John Piper on Right Belief

I just downloaded a PDF copy of John Piper's new book The Future of Justification, his response to N. T. Wright. It's available for free download from here.

I can already tell I'm going to like it.

In the book's introduction, John Piper is talking about some of Wright's statements, and then talks about the implications, sort of whetting the appetite for the rest of the book. One part mentions one of Wright's famous statements, "We are not justified by faith by believing in justification by faith." But Piper's introductory reply to this statement also speaks to those from the Emerging Church and elsewhere who would divorce right belief from a relationship with Jesus. I particularly like what he says at the end about the one who claims a relationship with God while at the same time rejecting the Gospel which is set forth in Scripture.

Fourth, part of the implication of what Wright has said so far is that we are not justified by believing in justification by faith but by believing in Jesus: "We are not justified by faith by believing in justification by faith. We are justified by faith by believing in the gospel itself—in other words, that Jesus is Lord and that God raised him from the dead."18 This sounds right. Of course, we are not saved by doctrine. We are saved by Christ. But it is misleading, because it leaves the meaning of "believing in the gospel" undefined. Believing in the gospel for what? Prosperity? Healing? A new job? If we are going to help people believe the gospel in a saving way (not the way the demons believe, and not the way Simon the magician believed, James 2:19; Acts 8:13, 21–23), we will have to announce the good news that Christ died for them; that is, we will have to announce why this death and resurrection are good news for them.

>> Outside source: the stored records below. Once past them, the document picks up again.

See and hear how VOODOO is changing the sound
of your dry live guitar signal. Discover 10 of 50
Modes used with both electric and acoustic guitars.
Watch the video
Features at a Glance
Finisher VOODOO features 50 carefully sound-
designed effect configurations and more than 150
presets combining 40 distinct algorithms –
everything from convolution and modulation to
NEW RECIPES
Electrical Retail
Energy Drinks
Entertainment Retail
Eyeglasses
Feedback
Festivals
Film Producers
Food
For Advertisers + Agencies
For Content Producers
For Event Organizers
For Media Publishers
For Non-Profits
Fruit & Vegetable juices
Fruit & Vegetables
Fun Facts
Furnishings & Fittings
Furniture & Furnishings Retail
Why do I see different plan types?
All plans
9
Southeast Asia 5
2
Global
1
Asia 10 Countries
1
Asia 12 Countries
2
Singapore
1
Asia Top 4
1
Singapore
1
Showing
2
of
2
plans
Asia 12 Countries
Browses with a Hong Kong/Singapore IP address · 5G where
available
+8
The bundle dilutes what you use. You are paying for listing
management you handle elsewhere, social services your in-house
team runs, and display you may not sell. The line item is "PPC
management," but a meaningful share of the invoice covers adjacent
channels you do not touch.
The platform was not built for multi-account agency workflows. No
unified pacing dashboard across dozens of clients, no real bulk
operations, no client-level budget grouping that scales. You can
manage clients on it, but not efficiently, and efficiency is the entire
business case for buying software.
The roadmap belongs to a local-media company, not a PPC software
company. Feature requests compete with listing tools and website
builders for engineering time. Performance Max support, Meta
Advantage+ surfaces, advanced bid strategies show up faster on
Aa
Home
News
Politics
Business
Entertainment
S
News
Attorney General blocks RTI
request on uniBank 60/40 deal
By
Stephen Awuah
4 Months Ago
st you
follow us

There is more than one way to say it. Many people have been saved without hearing the language of justification. The same is true with regard to the words and realities of "regeneration" and "propitiation" and "redemption" and "reconciliation" and "forgiveness." A baby believer does not have to understand all of the glorious things that have happened to him in order to be saved. But these things do all have to happen to him. And if he comes to the settled conviction, when he hears about them, that he will not trust Christ for any one of them, there is a serious question mark over his salvation. Therefore, it is misleading to say that we are not saved by believing in justification by faith. If we hear that part of the gospel and cast ourselves on God for this divine gift, we are saved. If we hear that part of the gospel and reject it, while trying to embrace Christ on other terms, we will not be saved.